I should note that I don’t mean to draw too sharp a line between form and informal interdisciplinarity—or imply that these are technical terms. Nor do I mean to define the artists and intellectuals I’ve named in tight categories. Rather, I’m trying to create spaces through which you might think about your work in interdisciplinary terms. Furthermore, even though we’re all engaged in an interdisciplinary program, I don’t have any axe to grind against disciplinary approaches. In my view, interdisciplinarity doesn’t have greater virtue than disciplinary study, but rather signifies an additional means of inquiry. And finally, in regard to caveats, our program doesn’t require you to be interdisciplinary artists in order to graduate; rather we require that you understand how interdisciplinary practice and thinking operate in the world and that you’re aware of how they might animate your practice.
In relation to my own practice, sometimes people tell me that I’m an interdisciplinary artist because I’m both a visual artist and writer. I think this is rubbish, and doubt that rigorous interdisciplinary practice can emerge between the arts. They’re just too similar as disciplinary forms. Indeed, I tend to consider myself an interdisciplinary thinker rather than an interdisciplinary artist. And in my perspective this becomes most evident when I cross spheres of working than in any specific work or artwork.

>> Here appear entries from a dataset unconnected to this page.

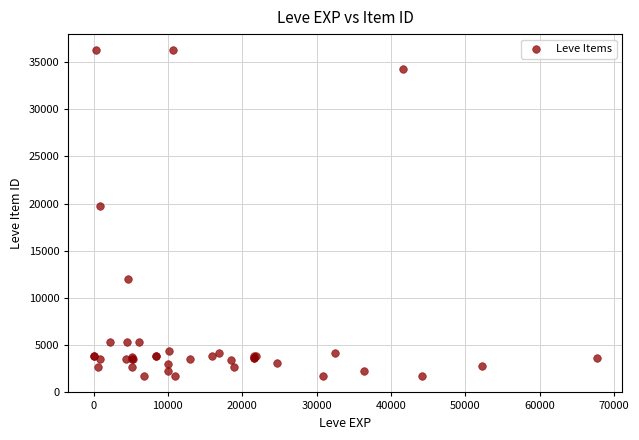

What Y value in the scatter plot is closest to 18967?

19744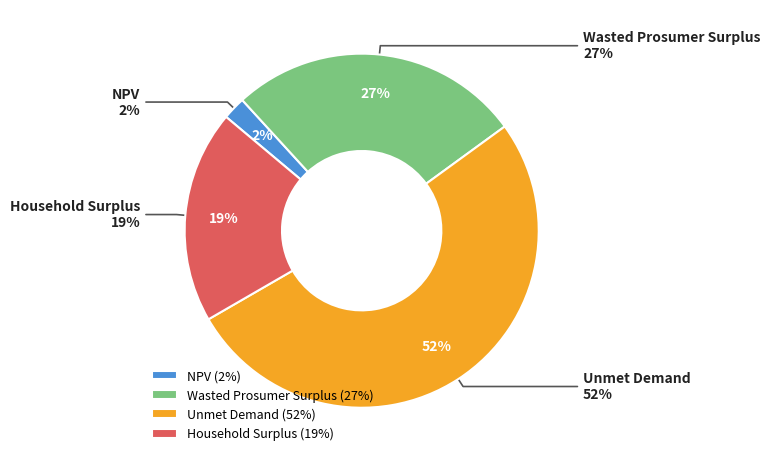

Approximately how many times larger is the value at Wasted Prosumer Surplus compared to Household Surplus?

1.4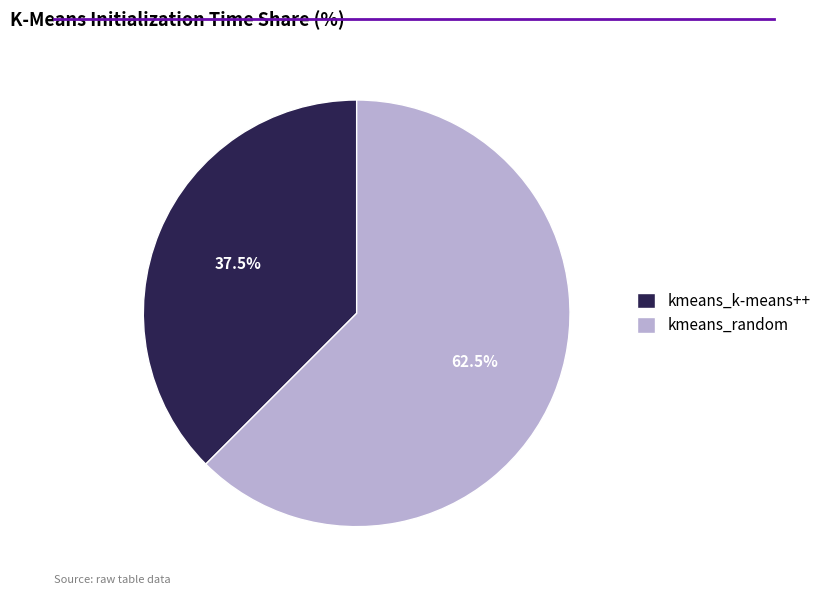

True or false: kmeans_random accounts for 48% of the total.

False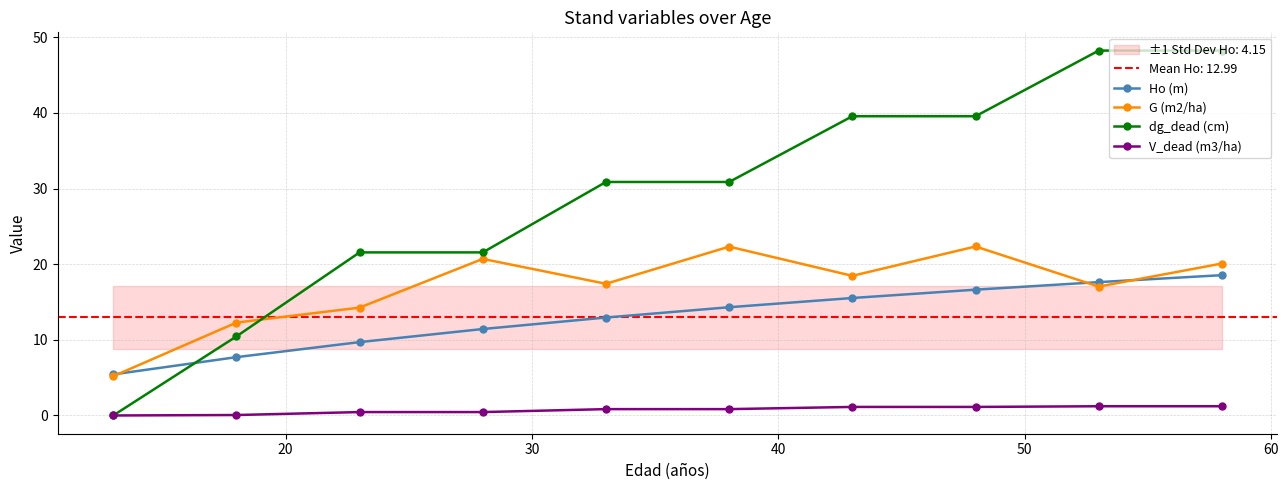

Reading left to right, transcribe all the data shown in this chart.

Ho (m): 5.4	7.7	9.7	11.4	12.9	14.3	15.5	16.6	17.6	18.6
G (m2/ha): 5.2	12.3	14.3	20.7	17.4	22.3	18.5	22.3	17.0	20.1
dg_dead (cm): 0.0	10.4	21.6	21.6	30.9	30.9	39.6	39.6	48.2	48.2
V_dead (m3/ha): 0.0	0.1	0.5	0.5	0.8	0.8	1.1	1.1	1.2	1.2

For example, interdisciplinary thinking allows me to be an active intellectual, a public intellectual, a thinker who is able to move between discourses as they make themselves evident to me. I’m not a doctor, but I can engage in thinking with doctors because I know how to ask questions within a disciplinary discourse. Similarly, I’m not an urban planner, but I understand how systems work and can apply my systems knowledge to their systems theory. And when I choose to act in a non-art field—like I did when I directed a public service program for seventeen years—I bring the methodology of the arts to my work. Specifically, as an artist, I’m trained to solve problems in non-linear and compositional ways. I bring this to my teaching and my activism, by following the path that emerges rather than trying to predict the most efficient avenue. And furthermore, when these dynamics are turned around, my commitment to populist models of learning—like Progressive Education—and my belief that artists must ethically engage the world inform the way that I make artworks.
Each of you will have to claim your relationship to interdisciplinarity before you graduate. I hope that this can be an engaging and exciting process, and not one that’s freighted with unnecessary expectation. Spending some time thinking about these questions and exploring the concept with others can help you understand the many possibilities open to you. I urge you to resist the impulse to close down your exploration too early or dismiss too quickly ideas that might feel disorienting. Indeed interdisciplinarity should disorient us from familiar thinking, so that we can be open to the possibility of discovery.